Cela faisait six ans que les norvégiens de Panzerpappa ne nous avaient pas honoré d'un album studio. Leur nouvel opus, "Astromalist", reste dans la veine de leurs productions précédentes. Panzerpappa pratique une musique à la croisée des chemins que l'on pourrait ranger indifféremment dans les catégories rock in opposition, Canterbury ou fusion selon les titres, voire selon les thèmes développés dans chacun d'eux.
Généralement les œuvres interprétées par les groupes appartenant aux catégories susmentionnées sont d'un accès délicat quand il n'est pas carrément rébarbatif. Apprécier les sonorités souvent discordantes, les structures alambiquées, les mélodies loufoques ou échevelées de Henry Cow, Univers Zero, Art Zoyd ou Soft Machine nécessite des dispositions auditives (et mentales ?) particulières.
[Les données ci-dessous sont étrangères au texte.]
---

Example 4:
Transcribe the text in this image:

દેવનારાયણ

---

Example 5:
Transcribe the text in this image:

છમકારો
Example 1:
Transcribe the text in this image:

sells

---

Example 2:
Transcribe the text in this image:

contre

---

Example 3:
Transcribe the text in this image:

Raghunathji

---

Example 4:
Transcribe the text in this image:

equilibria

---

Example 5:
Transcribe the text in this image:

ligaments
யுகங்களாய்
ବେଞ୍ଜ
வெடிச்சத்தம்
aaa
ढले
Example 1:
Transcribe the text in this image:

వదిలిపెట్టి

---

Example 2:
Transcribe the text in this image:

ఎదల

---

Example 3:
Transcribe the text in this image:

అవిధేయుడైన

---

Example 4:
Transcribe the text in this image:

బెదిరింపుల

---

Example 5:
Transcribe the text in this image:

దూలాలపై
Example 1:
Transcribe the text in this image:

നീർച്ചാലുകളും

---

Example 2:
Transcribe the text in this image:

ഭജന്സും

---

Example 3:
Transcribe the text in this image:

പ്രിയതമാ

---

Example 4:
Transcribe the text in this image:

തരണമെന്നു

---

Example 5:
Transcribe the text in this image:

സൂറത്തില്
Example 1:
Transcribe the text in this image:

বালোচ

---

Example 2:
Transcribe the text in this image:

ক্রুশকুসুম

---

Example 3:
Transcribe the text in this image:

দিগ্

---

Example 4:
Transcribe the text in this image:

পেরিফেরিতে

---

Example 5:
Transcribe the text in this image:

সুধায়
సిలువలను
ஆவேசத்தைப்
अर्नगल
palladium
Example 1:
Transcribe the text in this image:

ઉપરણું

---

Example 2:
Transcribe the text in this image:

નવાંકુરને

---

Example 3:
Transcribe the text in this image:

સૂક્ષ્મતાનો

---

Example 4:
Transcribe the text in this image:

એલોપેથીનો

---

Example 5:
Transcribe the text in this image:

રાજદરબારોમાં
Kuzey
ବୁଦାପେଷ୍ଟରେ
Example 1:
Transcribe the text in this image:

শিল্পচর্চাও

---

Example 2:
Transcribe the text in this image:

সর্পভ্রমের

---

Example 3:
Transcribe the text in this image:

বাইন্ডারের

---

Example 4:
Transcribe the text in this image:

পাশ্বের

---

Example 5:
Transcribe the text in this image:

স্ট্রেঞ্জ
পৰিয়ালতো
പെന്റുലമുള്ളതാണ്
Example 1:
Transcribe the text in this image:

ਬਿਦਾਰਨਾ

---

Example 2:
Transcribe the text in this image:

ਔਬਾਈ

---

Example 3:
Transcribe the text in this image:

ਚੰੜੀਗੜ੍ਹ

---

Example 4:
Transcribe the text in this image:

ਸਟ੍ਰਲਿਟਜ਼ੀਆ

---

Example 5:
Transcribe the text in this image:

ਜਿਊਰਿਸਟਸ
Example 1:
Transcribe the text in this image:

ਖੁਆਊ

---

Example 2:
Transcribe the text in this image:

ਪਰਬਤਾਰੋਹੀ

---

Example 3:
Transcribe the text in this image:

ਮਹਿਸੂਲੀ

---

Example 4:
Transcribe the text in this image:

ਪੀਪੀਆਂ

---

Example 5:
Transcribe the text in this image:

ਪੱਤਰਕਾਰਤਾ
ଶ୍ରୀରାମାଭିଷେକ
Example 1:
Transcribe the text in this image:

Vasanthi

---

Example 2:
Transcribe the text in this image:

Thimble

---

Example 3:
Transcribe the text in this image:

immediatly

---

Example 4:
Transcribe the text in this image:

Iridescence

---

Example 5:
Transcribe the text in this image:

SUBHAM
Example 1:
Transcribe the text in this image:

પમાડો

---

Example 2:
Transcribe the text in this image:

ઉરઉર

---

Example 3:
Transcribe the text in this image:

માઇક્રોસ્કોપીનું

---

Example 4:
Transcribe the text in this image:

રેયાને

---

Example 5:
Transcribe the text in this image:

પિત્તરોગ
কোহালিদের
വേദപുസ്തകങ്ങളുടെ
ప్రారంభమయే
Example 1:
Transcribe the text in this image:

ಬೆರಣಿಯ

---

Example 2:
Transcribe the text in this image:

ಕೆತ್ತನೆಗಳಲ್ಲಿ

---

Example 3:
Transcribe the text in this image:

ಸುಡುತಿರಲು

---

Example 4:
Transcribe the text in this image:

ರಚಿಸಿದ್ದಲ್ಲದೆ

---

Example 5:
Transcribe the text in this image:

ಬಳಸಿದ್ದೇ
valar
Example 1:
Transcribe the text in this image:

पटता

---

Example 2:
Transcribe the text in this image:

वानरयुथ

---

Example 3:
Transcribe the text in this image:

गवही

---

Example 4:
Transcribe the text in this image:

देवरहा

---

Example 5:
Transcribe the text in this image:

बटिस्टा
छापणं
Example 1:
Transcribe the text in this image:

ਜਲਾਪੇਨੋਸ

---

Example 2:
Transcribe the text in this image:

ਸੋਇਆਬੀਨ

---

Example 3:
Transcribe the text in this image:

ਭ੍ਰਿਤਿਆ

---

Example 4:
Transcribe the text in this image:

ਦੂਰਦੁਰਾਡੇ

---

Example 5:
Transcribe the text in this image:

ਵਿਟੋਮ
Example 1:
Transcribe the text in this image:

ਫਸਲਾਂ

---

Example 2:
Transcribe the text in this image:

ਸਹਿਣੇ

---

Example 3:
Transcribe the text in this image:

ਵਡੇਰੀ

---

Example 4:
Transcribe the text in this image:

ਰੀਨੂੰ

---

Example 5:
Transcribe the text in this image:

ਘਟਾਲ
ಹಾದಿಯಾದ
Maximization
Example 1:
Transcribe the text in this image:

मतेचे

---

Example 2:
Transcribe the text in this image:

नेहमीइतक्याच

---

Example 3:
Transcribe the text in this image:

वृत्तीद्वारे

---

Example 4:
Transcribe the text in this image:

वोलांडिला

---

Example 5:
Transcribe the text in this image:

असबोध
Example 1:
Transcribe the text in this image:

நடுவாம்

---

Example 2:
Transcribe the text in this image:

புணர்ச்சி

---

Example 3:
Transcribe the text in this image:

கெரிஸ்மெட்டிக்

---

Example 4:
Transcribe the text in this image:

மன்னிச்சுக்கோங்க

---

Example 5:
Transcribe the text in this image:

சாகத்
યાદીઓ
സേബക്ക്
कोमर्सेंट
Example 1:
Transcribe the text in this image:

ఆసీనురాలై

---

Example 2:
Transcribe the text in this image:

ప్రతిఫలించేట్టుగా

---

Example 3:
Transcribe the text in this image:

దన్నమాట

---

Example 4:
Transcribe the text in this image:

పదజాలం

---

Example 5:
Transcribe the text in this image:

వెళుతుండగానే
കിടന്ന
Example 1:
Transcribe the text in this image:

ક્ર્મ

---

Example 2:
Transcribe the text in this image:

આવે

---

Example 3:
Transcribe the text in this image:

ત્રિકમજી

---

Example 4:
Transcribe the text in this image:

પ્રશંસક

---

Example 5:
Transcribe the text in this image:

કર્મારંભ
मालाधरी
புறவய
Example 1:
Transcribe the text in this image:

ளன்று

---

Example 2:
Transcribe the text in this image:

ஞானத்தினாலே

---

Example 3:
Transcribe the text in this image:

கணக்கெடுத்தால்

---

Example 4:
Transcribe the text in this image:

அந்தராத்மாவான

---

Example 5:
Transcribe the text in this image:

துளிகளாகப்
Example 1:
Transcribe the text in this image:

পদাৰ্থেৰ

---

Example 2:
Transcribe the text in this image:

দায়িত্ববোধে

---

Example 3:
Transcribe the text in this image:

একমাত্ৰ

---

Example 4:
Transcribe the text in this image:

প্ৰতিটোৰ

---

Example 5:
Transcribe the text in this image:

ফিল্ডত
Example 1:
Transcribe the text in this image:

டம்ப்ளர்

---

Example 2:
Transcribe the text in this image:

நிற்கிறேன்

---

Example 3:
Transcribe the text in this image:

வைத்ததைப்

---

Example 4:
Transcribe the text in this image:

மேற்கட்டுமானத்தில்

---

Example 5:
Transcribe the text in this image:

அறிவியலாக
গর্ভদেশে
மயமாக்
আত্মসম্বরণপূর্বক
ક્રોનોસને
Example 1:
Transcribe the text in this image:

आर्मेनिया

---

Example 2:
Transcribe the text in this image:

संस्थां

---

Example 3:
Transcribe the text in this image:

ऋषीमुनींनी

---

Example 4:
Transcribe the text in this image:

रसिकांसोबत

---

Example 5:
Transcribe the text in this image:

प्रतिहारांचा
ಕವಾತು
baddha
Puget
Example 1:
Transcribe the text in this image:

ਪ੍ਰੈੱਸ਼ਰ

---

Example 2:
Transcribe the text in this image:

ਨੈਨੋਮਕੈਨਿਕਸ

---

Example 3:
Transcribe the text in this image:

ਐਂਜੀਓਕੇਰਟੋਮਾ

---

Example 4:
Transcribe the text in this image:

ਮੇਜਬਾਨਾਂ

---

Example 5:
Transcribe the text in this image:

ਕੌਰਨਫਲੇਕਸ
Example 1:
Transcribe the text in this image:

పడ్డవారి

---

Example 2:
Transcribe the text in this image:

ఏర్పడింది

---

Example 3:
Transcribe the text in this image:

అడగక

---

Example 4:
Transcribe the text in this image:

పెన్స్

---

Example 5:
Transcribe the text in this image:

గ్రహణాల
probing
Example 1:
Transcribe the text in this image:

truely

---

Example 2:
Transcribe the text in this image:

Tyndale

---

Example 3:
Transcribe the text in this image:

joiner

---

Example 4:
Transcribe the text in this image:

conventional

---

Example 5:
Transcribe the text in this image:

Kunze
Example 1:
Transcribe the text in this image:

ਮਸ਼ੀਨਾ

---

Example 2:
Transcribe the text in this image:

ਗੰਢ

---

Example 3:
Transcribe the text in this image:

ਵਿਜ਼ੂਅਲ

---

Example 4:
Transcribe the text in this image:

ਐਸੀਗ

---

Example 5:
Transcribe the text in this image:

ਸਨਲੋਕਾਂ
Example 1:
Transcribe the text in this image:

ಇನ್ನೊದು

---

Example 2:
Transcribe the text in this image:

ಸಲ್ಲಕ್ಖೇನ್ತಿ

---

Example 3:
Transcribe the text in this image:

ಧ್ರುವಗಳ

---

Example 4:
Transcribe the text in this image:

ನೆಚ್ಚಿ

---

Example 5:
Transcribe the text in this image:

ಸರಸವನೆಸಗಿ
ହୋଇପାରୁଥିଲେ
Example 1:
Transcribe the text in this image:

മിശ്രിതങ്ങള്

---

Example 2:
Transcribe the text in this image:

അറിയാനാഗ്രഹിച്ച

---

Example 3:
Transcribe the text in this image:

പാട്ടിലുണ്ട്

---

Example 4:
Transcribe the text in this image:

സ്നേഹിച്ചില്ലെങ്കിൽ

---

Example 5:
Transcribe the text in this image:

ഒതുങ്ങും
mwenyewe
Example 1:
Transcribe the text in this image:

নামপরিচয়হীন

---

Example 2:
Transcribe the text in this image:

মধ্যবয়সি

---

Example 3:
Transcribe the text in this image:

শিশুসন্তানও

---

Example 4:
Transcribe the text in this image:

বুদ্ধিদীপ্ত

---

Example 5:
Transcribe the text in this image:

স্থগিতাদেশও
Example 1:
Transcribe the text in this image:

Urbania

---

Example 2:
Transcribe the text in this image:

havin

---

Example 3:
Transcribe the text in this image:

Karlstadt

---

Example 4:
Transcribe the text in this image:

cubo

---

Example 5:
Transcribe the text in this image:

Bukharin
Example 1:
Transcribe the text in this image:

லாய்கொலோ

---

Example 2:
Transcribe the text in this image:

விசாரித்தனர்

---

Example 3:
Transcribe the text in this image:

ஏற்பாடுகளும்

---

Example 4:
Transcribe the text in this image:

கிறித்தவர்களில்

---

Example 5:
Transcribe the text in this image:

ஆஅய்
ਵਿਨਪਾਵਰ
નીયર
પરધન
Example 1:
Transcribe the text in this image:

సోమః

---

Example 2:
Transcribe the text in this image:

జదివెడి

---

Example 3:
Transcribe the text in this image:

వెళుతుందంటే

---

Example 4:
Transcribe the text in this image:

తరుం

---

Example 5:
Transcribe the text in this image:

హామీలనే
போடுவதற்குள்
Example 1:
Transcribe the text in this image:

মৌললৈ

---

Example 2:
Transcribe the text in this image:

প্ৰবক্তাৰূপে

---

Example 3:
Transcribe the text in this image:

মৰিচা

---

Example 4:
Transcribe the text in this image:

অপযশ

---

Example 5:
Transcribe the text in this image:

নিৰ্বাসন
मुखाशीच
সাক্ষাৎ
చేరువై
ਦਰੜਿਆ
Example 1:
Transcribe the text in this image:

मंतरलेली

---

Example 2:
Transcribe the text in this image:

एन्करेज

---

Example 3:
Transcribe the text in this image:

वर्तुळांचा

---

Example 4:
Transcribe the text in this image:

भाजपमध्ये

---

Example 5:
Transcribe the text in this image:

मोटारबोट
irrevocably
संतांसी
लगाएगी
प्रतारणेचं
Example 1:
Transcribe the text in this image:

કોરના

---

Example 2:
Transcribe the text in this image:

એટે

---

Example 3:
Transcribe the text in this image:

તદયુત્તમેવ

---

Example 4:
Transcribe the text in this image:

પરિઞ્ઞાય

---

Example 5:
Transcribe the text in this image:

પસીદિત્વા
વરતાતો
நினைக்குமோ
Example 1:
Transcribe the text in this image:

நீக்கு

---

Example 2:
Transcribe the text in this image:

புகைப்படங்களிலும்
Panzerpappa réussit un beau numéro d'équilibriste en jouant une musique ayant de la personnalité, mais sans complexité excessive.
Les titres s'appuient souvent sur une ossature cyclique sur laquelle interviennent divers instruments solistes dans des prestations plus ou moins improvisées mais toujours maitrisées. Panzerpappa évite l'écueil d'une musique trop cérébrale réservée aux amateurs de sonorités expérimentales sans sombrer pour autant dans une musique d'ascenseur. Si 'Bati La Takton !' et 'Femtende Marsj' dégagent de fortes effluves de King Crimson ou Art Zoyd, le premier titre en arrondissant les côtés parfois anguleux et discordants tandis que le second en conserve les aspects les plus exigeants, 'Satam' aux tonalités jazzy mélodico-sinueuses et 'Knute på Tråden' au sax ophidien déployant ses anneaux avec nonchalance par vagues successives rappellent plus Hatfield & The North.
La plupart des titres sont portés par les interventions toutes en rondeur des saxophones de Steinar Børve ('Bati La Takton !', 'Anomia', 'Ugler i Moseboka', 'Knute på Tråden') et celles des guitares de Jarle Storløkken qui tantôt dialoguent avec le sax ('Bati La Takton !', 'Astromalist'), tantôt soliloquent ('Satam'). L'intervention de divers instruments invités (trio de cordes, vibraphone, flûte, basson, cor anglais, …) enrichit encore la palette de couleurs d'une musique déjà généreuse. Il suffit pour s'en convaincre d'écouter l'émouvant legato de cordes superposé aux sonorités agressives des cuivres sur 'Anomia', les moelleuses harmonies des échanges sax/flûte sur 'Ugler i Moseboka' ou la chaude sonorité du basson sur 'Astromalist'.
Les instruments souvent solistes ne sont jamais inutilement bavards. Certes il ne faut pas espérer trouver de mélodie fredonnable, de titre donnant envie de danser. Le plaisir vient avant tout des ambiances, des ruptures de rythmes, des nuances, de la palette sonore, de ce mélange de jazz rock, de progressif, de Canterbury et d'une pincée de musique ethnique. Rien de facile dans ces mélodies, mais rien d'indigeste non plus. Une musique qui nécessite néanmoins d'y être disposé et qui ne se livrera vraiment qu'à des auditeurs avertis appréciant l'audace et aimant être déroutés.